Public health graduate student Leigh Gasworth, a parade marshal, said he was glad the theme promoted initiatives being headed up by MSU.

“It’s good to promote that kind of thing, especially because that’s what MSU is all about,” he said.

Some parade-goers praised the theme’s double meaning of promoting both green initiatives and school spirit and said they hoped it would inspire people to be more conscious of recycling and eco-friendly measures.

“I think it’s great,” said Trudy Wesley, a Grand Ledge resident and administrative assistant for the dean of the College of Social Science. “I’m hoping that it’s going to raise some more awareness.”

Whitney First, a parade marshal and human biology freshman, said the theme should encourage people to think more about reducing negative environmental impacts.

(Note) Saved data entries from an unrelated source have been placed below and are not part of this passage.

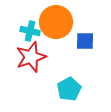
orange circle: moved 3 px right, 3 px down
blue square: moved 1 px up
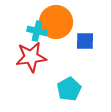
cyan cross: moved 7 px right
red star: rotated 12 degrees clockwise
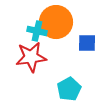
blue square: moved 2 px right, 2 px down
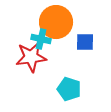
cyan cross: moved 4 px right, 8 px down
blue square: moved 2 px left, 1 px up
cyan pentagon: rotated 25 degrees counterclockwise
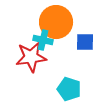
cyan cross: moved 2 px right, 1 px down
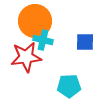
orange circle: moved 21 px left, 1 px up
red star: moved 5 px left
cyan pentagon: moved 3 px up; rotated 20 degrees counterclockwise
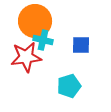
blue square: moved 4 px left, 3 px down
cyan pentagon: rotated 15 degrees counterclockwise
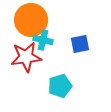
orange circle: moved 4 px left, 1 px up
blue square: moved 1 px left, 1 px up; rotated 12 degrees counterclockwise
cyan pentagon: moved 9 px left
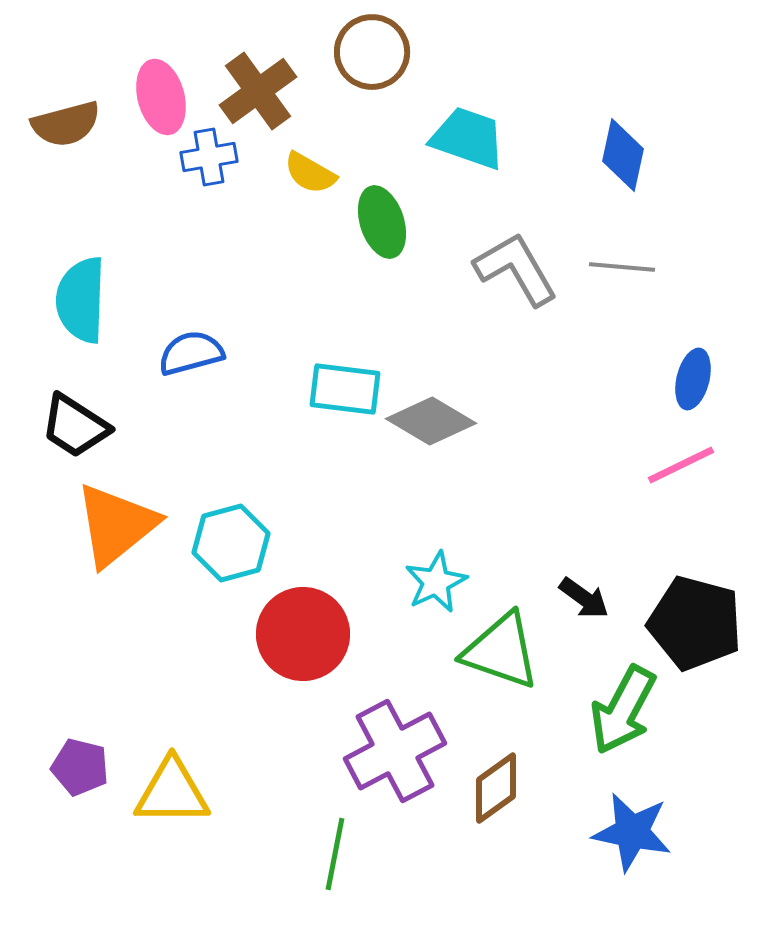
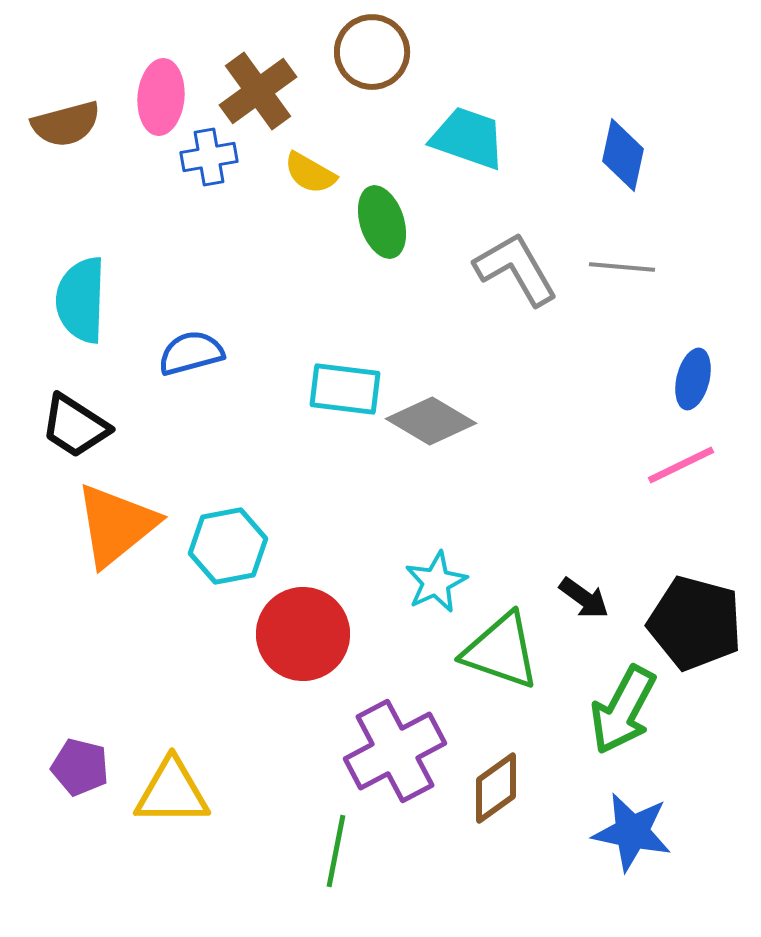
pink ellipse: rotated 20 degrees clockwise
cyan hexagon: moved 3 px left, 3 px down; rotated 4 degrees clockwise
green line: moved 1 px right, 3 px up
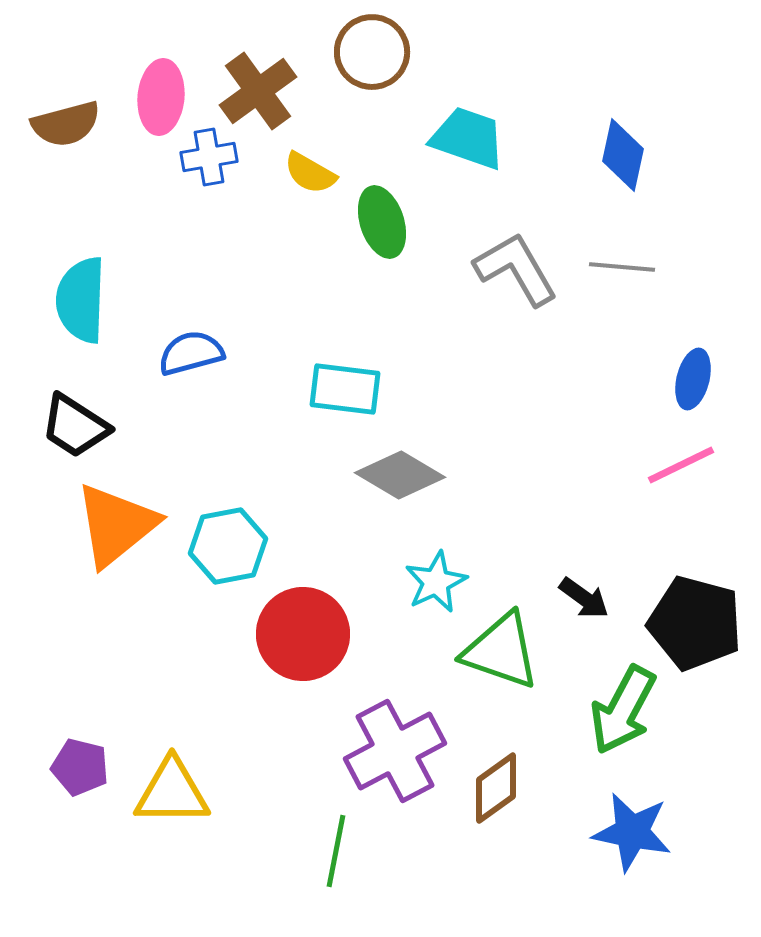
gray diamond: moved 31 px left, 54 px down
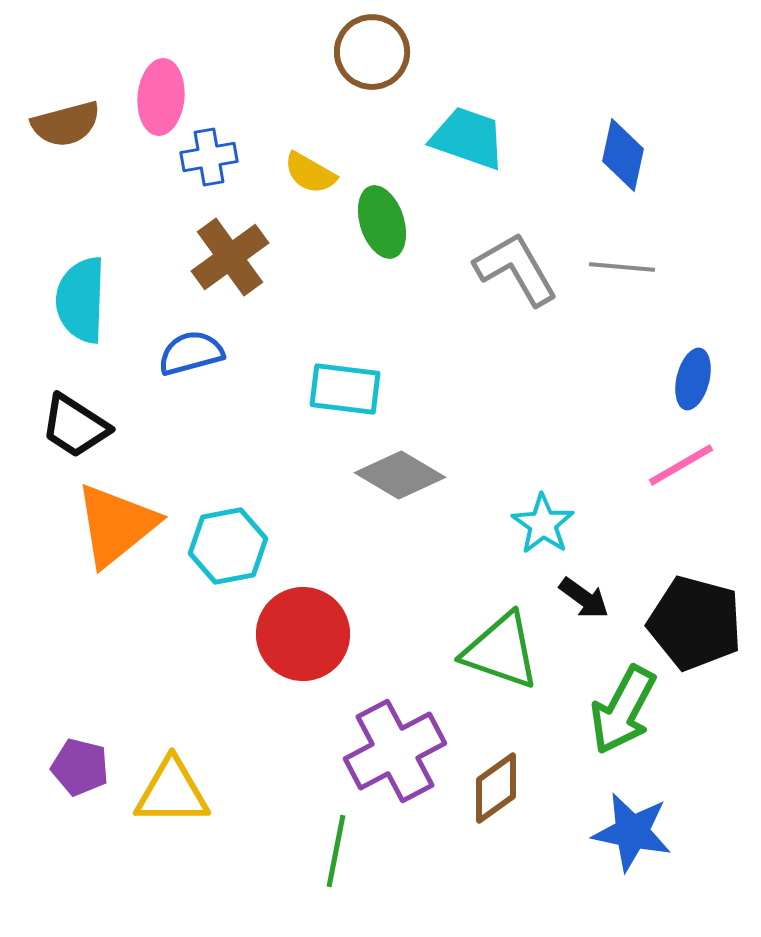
brown cross: moved 28 px left, 166 px down
pink line: rotated 4 degrees counterclockwise
cyan star: moved 107 px right, 58 px up; rotated 12 degrees counterclockwise
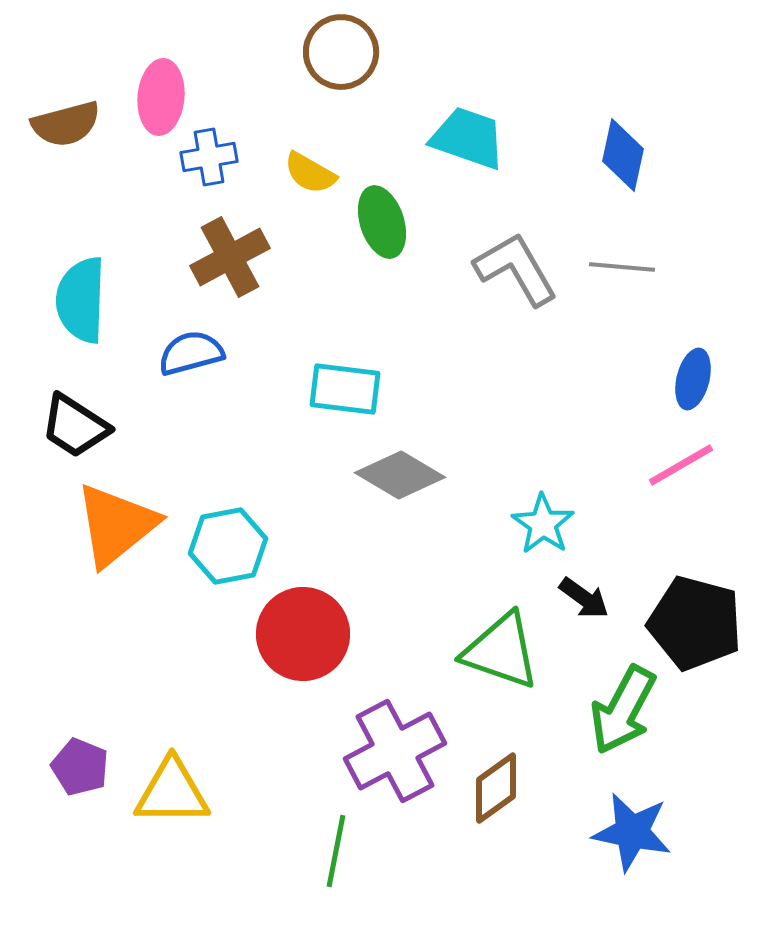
brown circle: moved 31 px left
brown cross: rotated 8 degrees clockwise
purple pentagon: rotated 8 degrees clockwise
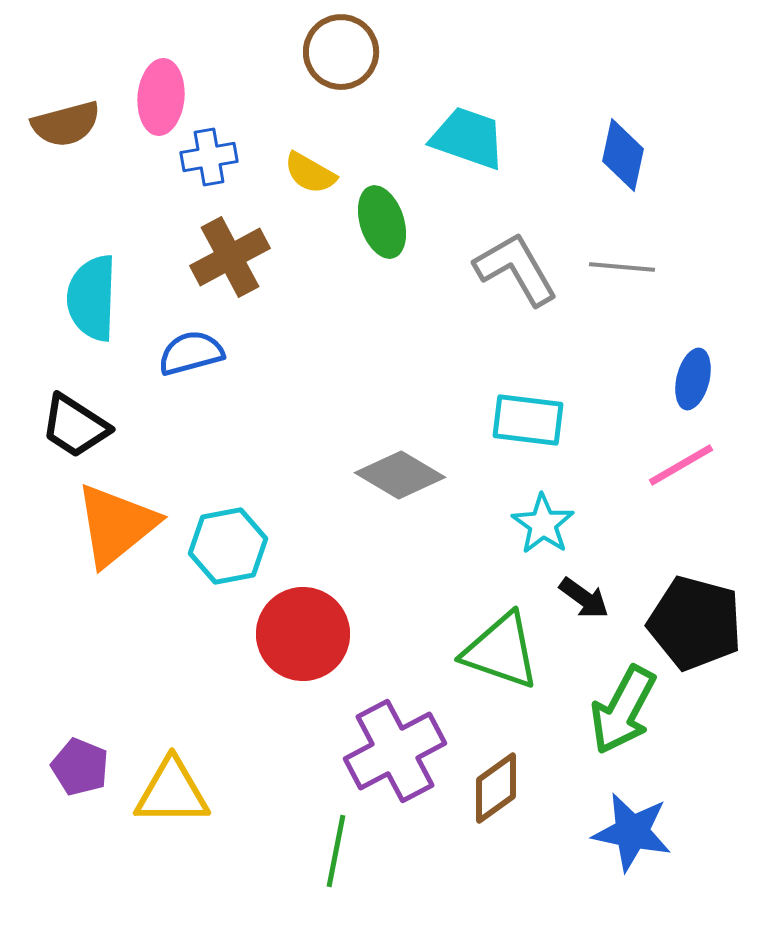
cyan semicircle: moved 11 px right, 2 px up
cyan rectangle: moved 183 px right, 31 px down
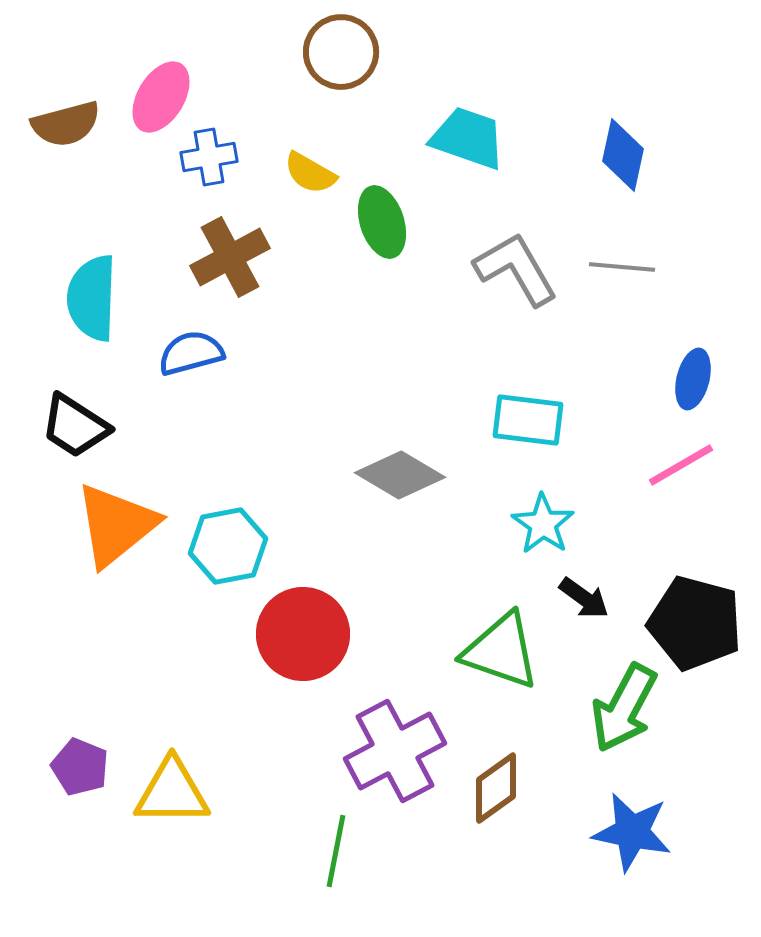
pink ellipse: rotated 26 degrees clockwise
green arrow: moved 1 px right, 2 px up
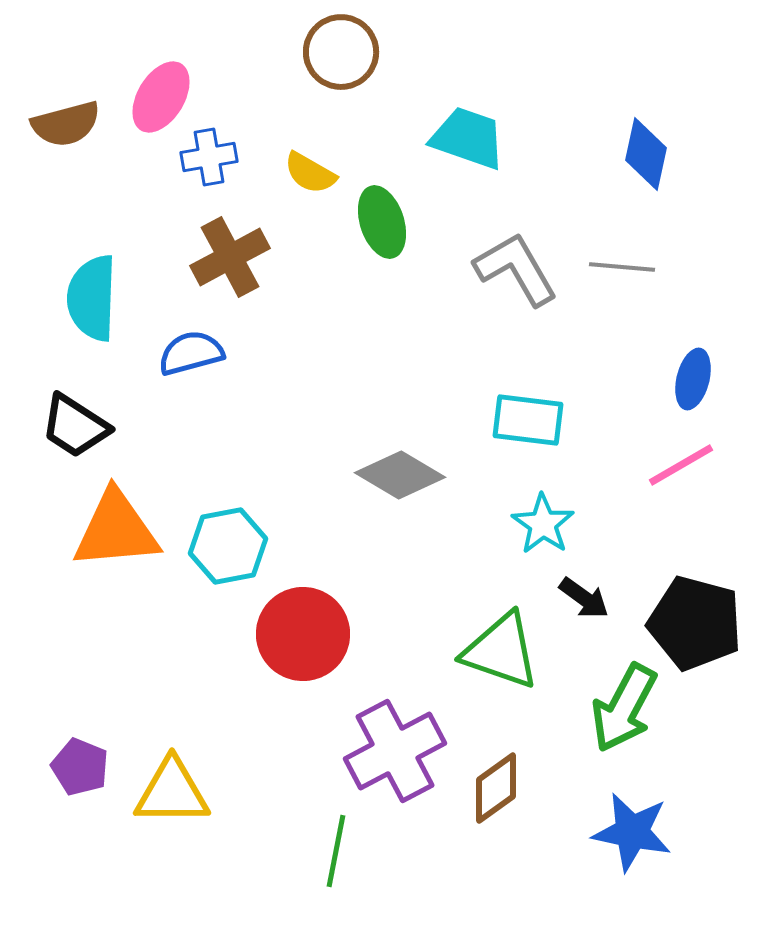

“I think it’s really good and (people not) recycling is becoming a very big problem,” First said.

“I think it will be very beneficial.”

Cross said aside from encouraging people to adopt green initiatives in their own lives, the parade serves its necessary function of rekindling old ties and raising school spirit.

“There’s just so much electricity in the air,” Cross said. “You see people you haven’t seen in a while and it just makes it nice.”